100 pages sur les dangers « SSI » de l’I.A. (document accessible à tous), voilà l’œuvre de 26 chercheurs issus de 14 organisations scientifiques différentes, comptant notamment l’EFF, l’Université d’Oxford, l’OpenAI ou l’Université de Cambridge. Chacun a imaginé une série de scénarii abordant trois angles majeurs : la sécurité numérique, physique et politique. Et d’imaginer des situation orwelliennes provoquées par une overdose d’I.A. hors de contrôle, ou plus exactement sous le contrôle de « décideurs » qui y trouvent leur compte. Le tout dans le but avoué de pousser les industriels à réfléchir aux conséquences de leurs actes et envisager tous les aspects de leurs développements. Dans le but également d’attirer l’attention des politiques pour qu’ils apportent une réponse politique… et non technique comme cela a trop souvent été le cas par le passé.
Le premier scénario imagine l’I.A. au service de cyber-truands spécialisés dans l’ingénierie sociale. Une I.A capable, dans la seconde, d’espionner une victime, de déterminer (en exploitant des données procurées par un premier malware) son profil et ses goût personnels, d’expédier un pop-up ou un mail d’incitation à visiter telle ou telle site particulièrement attrayant, de charger la page visitée d’un vecteur d’attaque spécifiquement adapté à la configuration informatique de la victime, et enfin de profiter d’une vulnérabilité pour ensuite tenter de contaminer d’autres appareils, et pourquoi pas une I.A. évoluant dans la sphère privée de la cible. La sophistication des attaques, et surtout l’adaptation en quasi temps réel du « payload » par rapport au système ciblé, l’automatisation et l’enrichissement permanent de ces nouvelles générations de virus qui seront capables d’apprendre en fonction des défenses et des mécanismes de sécurité rencontrés, ce n’est déjà plus tout à fait de la science-fiction. Nombreuses sont les conférences sécurité à caractère universitaire qui accueillent des chercheurs ayant conçus des PoC de ce genre.

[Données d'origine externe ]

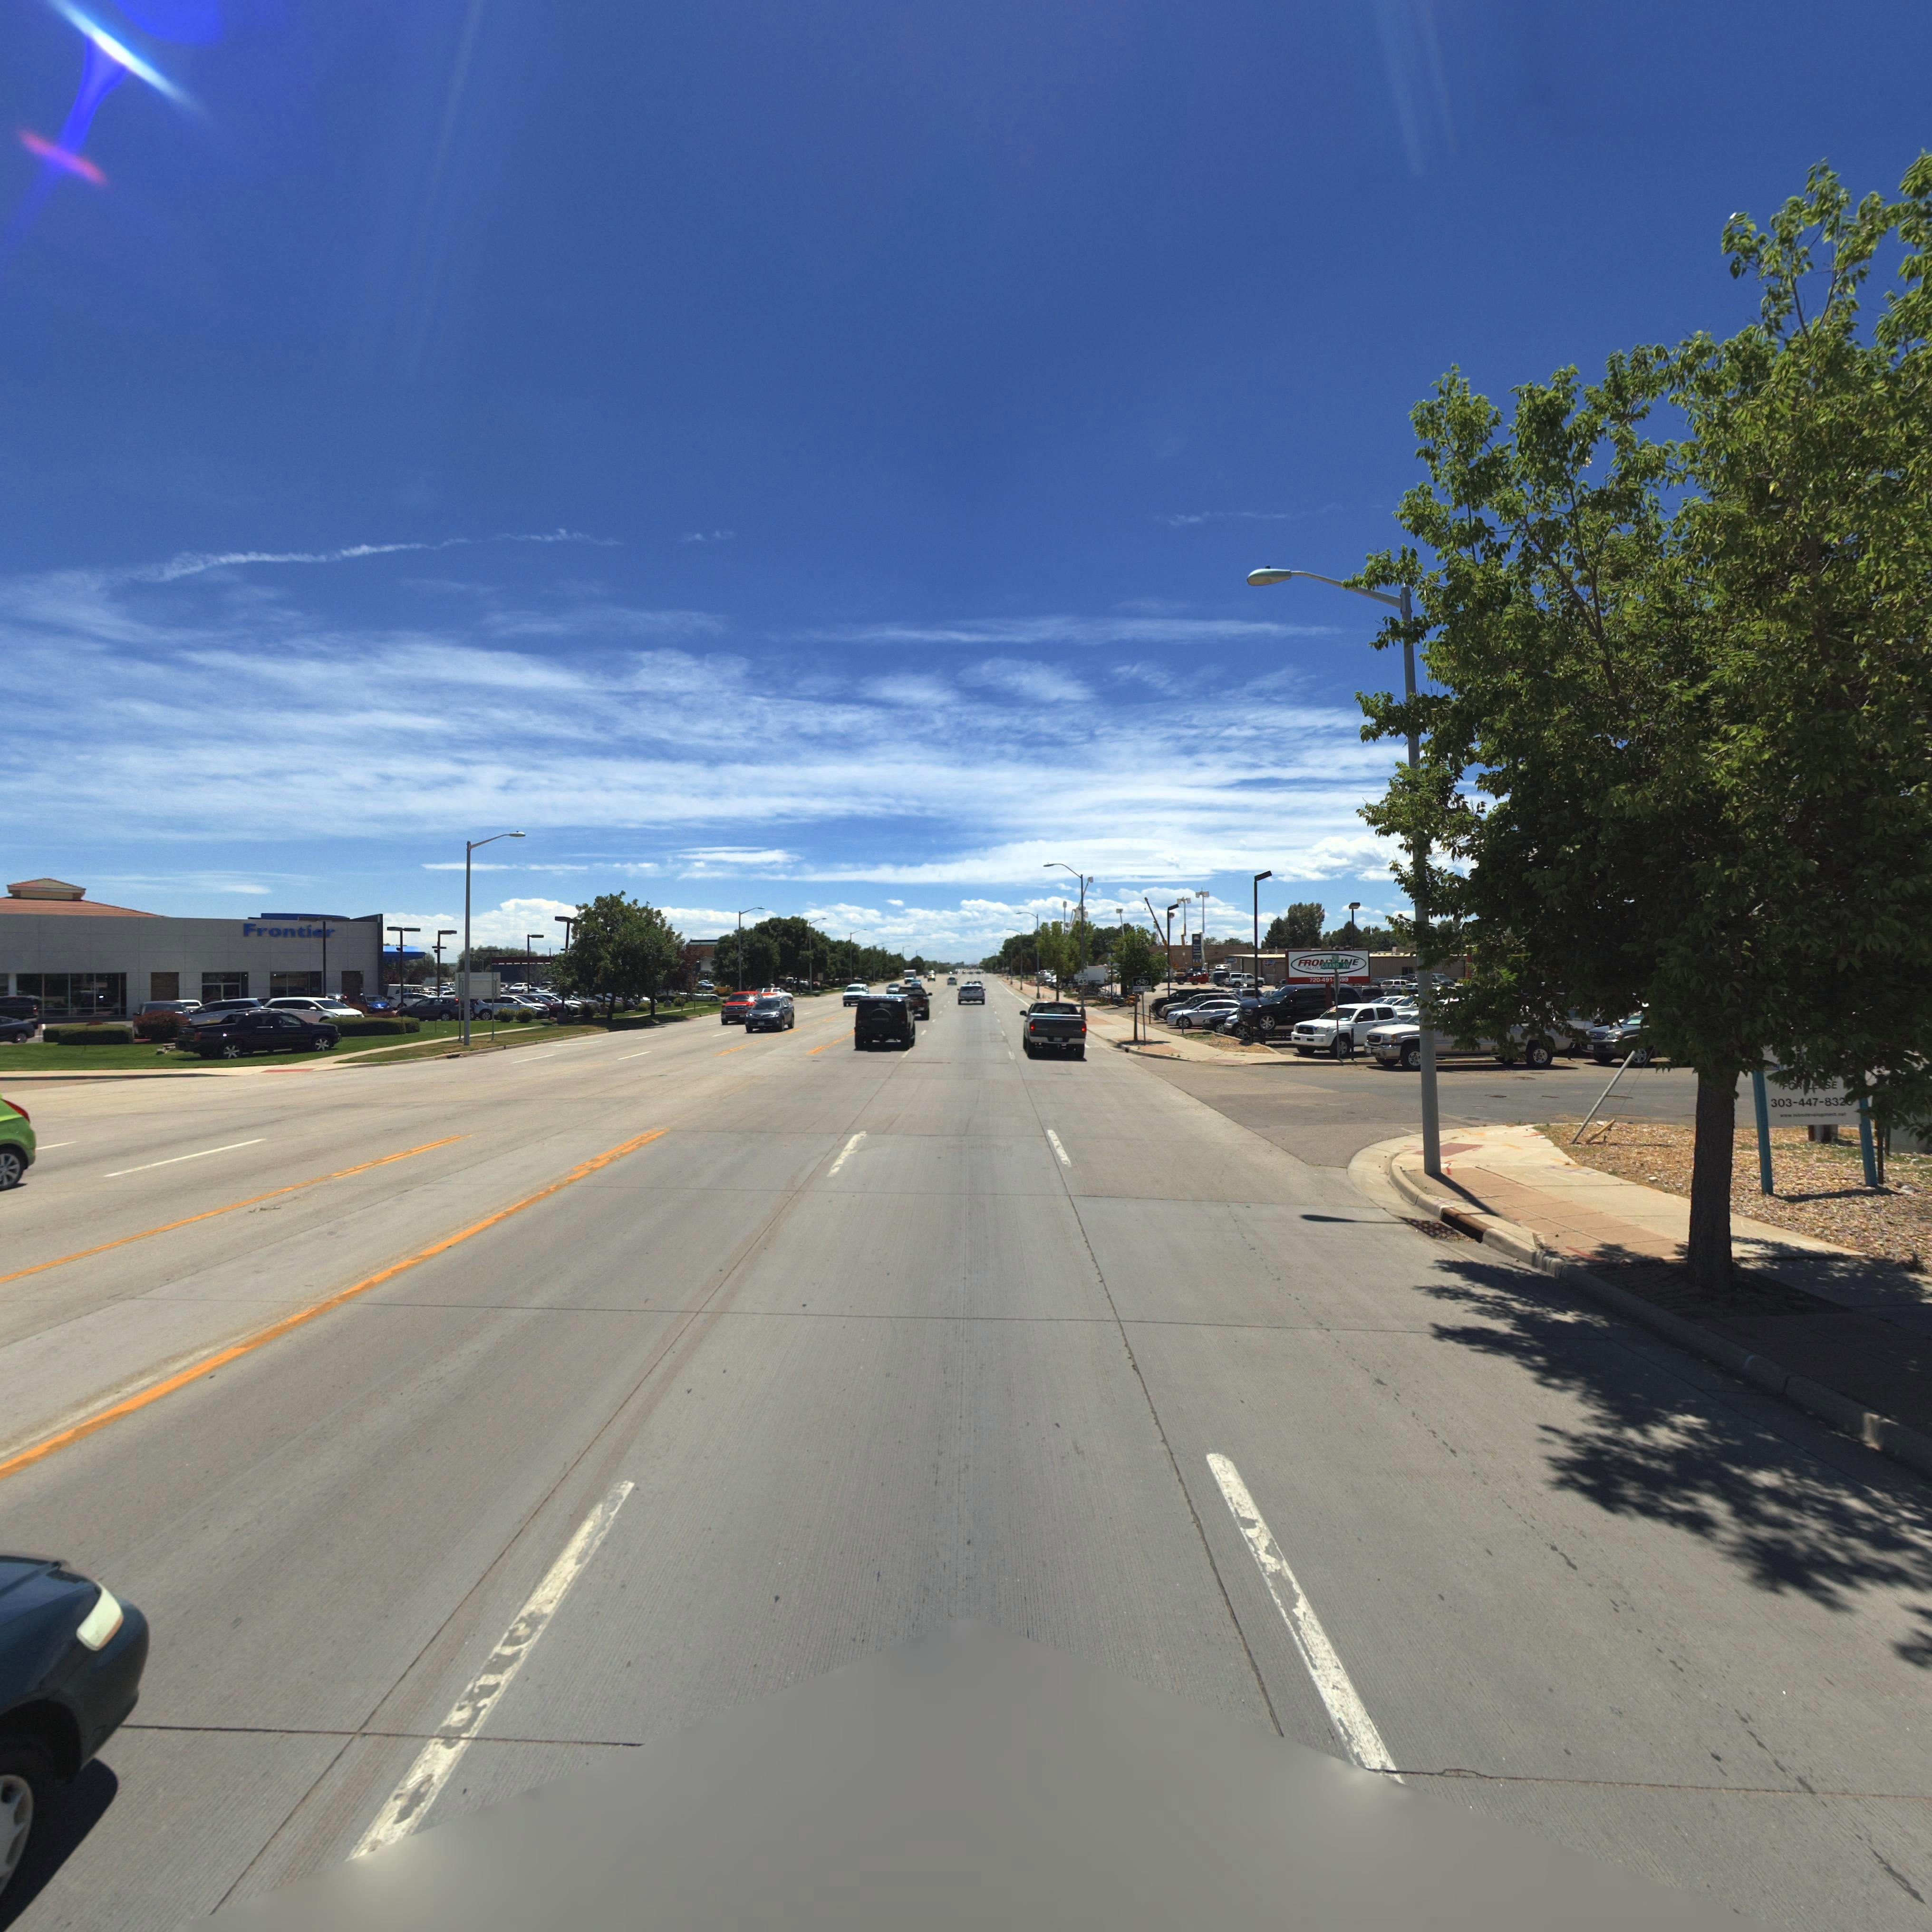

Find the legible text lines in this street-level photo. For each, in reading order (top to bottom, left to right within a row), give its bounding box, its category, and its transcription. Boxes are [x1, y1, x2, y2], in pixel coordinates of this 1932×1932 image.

[241, 922, 337, 937] BusinessName: Frontier
[1304, 966, 1320, 970] BusinessName: AL**L
[1297, 958, 1360, 966] BusinessName: FRO*****E
[1322, 962, 1349, 968] StreetName: GRAND AV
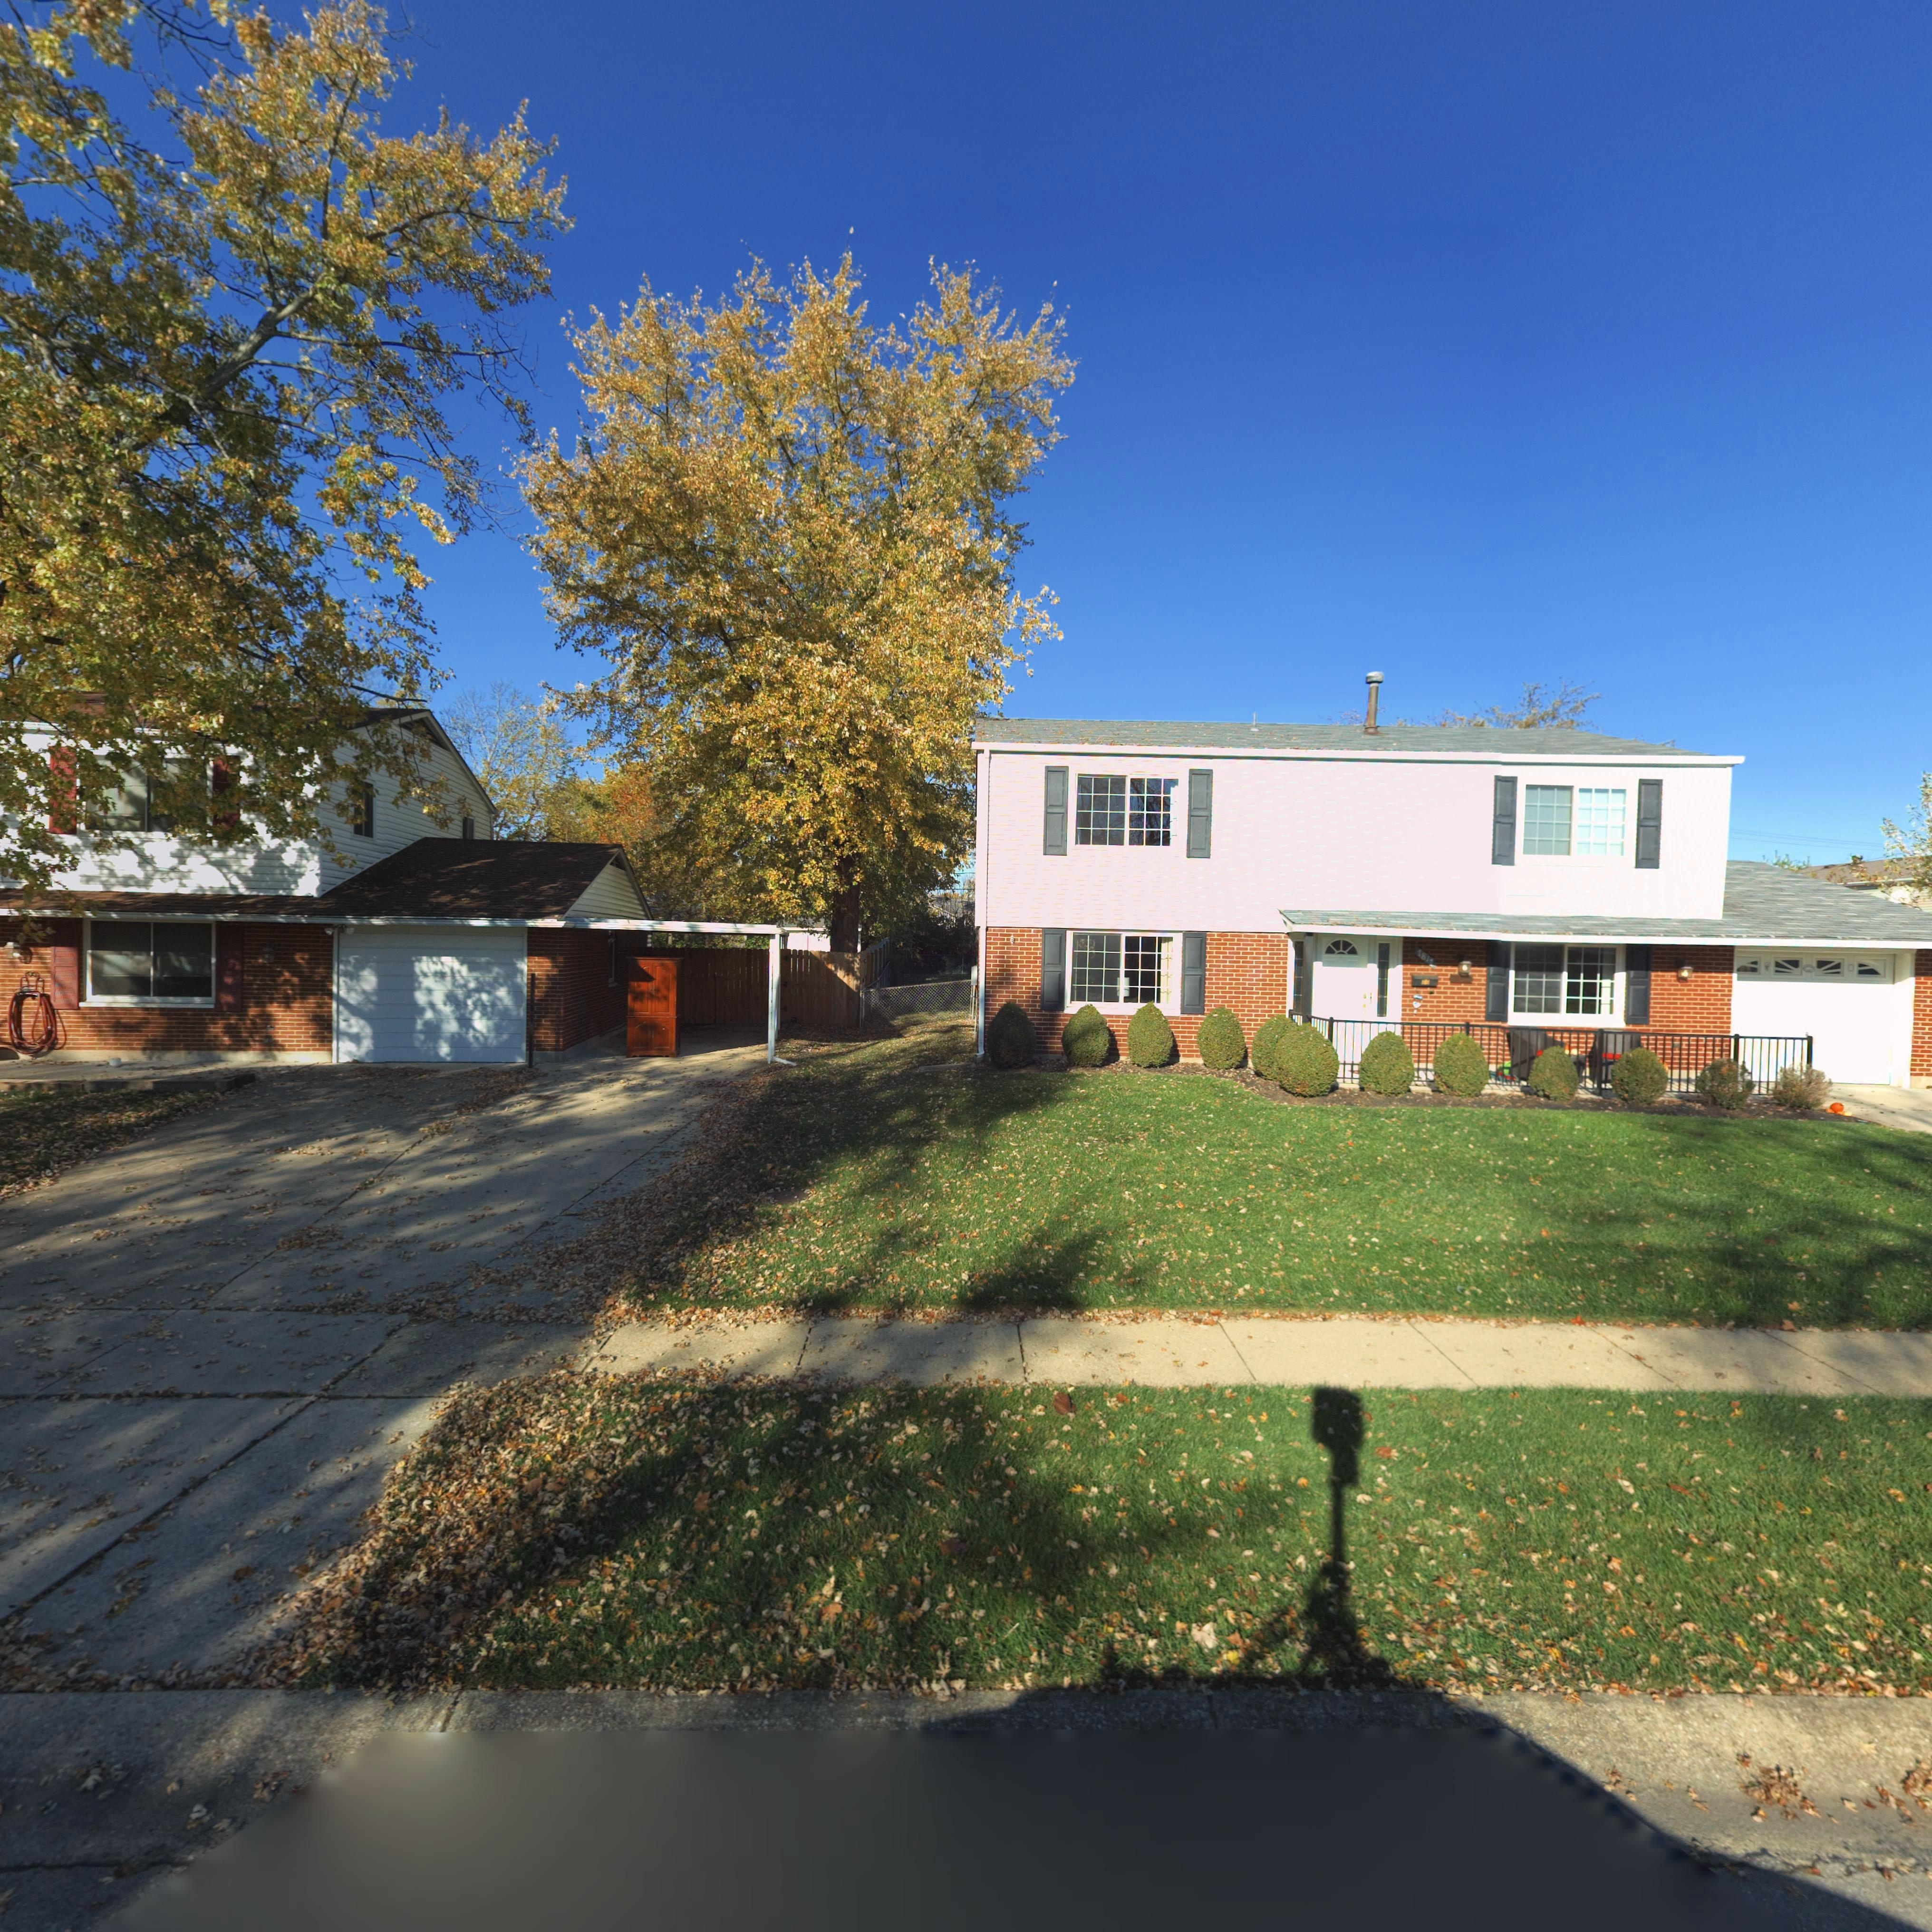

Que le méchant de l’histoire soit une bande mafieuse ou les combattants d’un Etat-Nation, dans tous les cas, l’automatisation à grande échelle d’attaques complexes et personnalisées risque d’accélérer et amplifier les attaques, et surtout les optimiser. L’I.A. est capable d’intervenir et améliorer chaque phase de l’assaut, du repérage à la compromission, de l’attaque à l’extorsion dans le cas, par exemple, d’un crypto-virus. Rien n’interdit non plus d’imaginer l’I.A. s’assurer du bon déroulement de toute la chaine de payement, voire de la transaction avec les victimes. Si une intelligence artificielle est d’ores et déjà capable d’assurer les échanges clients d’un service marketing ou d’un support client, le règlement d’une rançon n’est jamais qu’une très légère variation sur ce même thème.
Et les équipes de chercheurs d’imaginer les I.A. d’un aspirateur autonome jouer les kamikazes pour assassiner un personnage politique, transformer de piètres pieds-nickelés en tireurs d’élite assistés par ordinateurs, coordonner les attentats d’une foultitude de loups solitaires… et, de l’autre côté de la barrière, des gouvernements faire appel aux machines pour renforcer l’efficacité des surveillances téléphoniques, du flicage des caméras sur la voie publique, transformer les informations distillées à la presse … des 100 pages du rapport, bien peu de cas relèvent du fantasme ou de la jamesbonderie. Machine Learning et Deep Learning ne feront qu’amplifier des pratiques séculaires du comportement humain. Et ce comportement est une constante, insiste les rédacteurs du rapport. Souvenons-nous d’Amesys, imaginons ce que de tels « vendeurs de stylo » pourraient faire avec une I.A., et rappelons-nous que les entreprises pour lesquelles ils travaillent sont également des vecteurs de recherche dans le domaine de l’intelligence artificielle.
La seconde moitié de cet ouvrage est constitué d’un interminable questionnaire. Comment détecter des menaces I .A., comment contrôler, encadrer l’usage de ces outils, comment établir des règles de salubrité, tant au niveau matériel que logiciel. Ce sont les mêmes questions que l’on se pose aujourd’hui dans le domaine de la SSI et auxquelles il est encore difficile d’apporter une réponse.